The blogger was a creature of evil and cunning, a creature that didn’t care about petty rules and whether it was right or wrong to spend a slow afternoon at work composing a 1,500 word article on the ‘Scream’ trilogy – 1,500 words that alternated between incisive film writing and flippant sarcasm; 1,500 words that gave him great pleasure to write. An article he spent the afternoon anticipating uploading to the blogosphere along with a triptych of illustrative material.
An article he swiped from his “My Documents” folder at work and bunged onto a memory stick.
A memory stick that suffered a violent mishap between the dungeon and the crypt (sorry, I mean between work and home). A memory stick which is now as dead as a vampire with a garlic seasoned stake in its heart, a werewolf gut shot by a silver bullet and one in the head for good measure (“ba-da-bing, ya fockin’ lycanthrope mook”) or a zombie shot in the head, burned and had the piss taken out of it by Edgar Wright and Simon Pegg for good measure.

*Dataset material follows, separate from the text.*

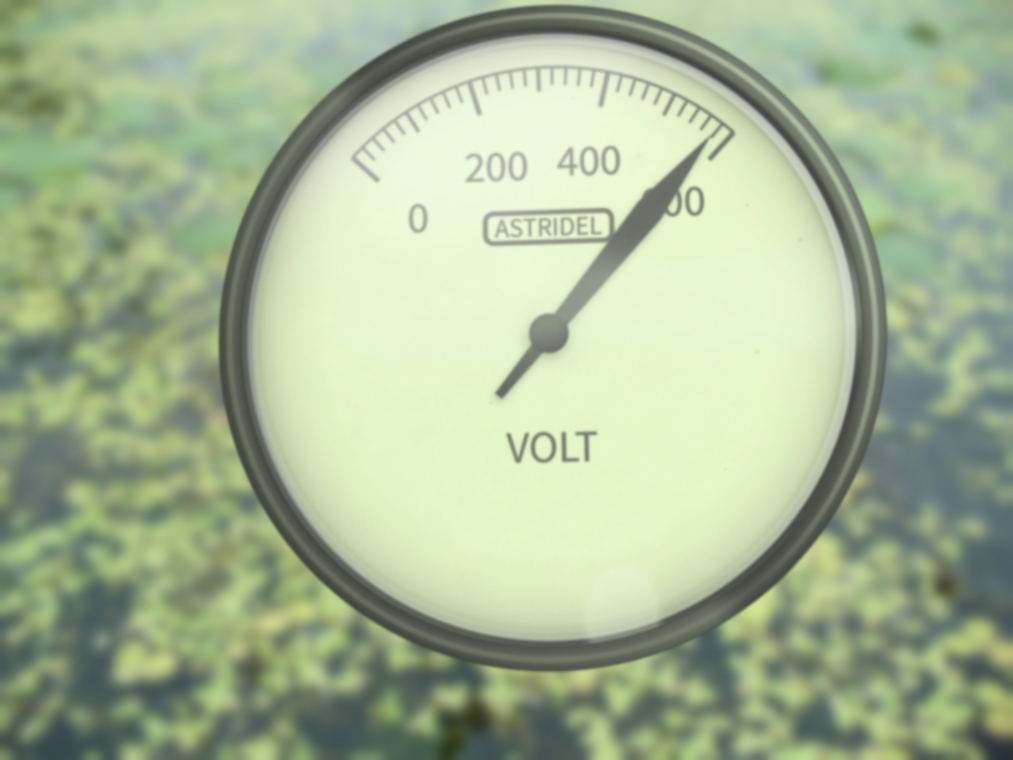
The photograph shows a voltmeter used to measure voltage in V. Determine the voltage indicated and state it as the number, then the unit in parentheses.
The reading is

All of which wouldn’t be much of a big deal if it were simply a matter of going into work tomorrow, putting the article on the spare memory stick or emailing it to my home account, and posting it on The Agitation of the Mind a day later than scheduled.
Only …
Worried that the powers that be at work might be suspicious of his article-writing activities (our daemon blogger can’t post from work as the company’s server filters internet access to deny, amongst other things, “weblogs and social interaction”), a quick culling of non-work-related material was executed this afternoon.
If, by some deus ex machina, I didn’t send the ‘Scream’ trilogy article to cyberspace purgatory – or I can retrieve it – look out for it tomorrow. Otherwise, a wailing and a gnashing of teeth may be heard from chez Agitation as yours truly vents his spleen, blows his top, throws his toys out of the pram, gets it off his chest then sits down to rework the article from word go.
After all, T.E. Lawrence left the first draft (and his only copy) of ‘Seven Pillars of Wisdom’ on a train and promptly started re-writing that 700-page motherfucker from scratch, so what’s my excuse?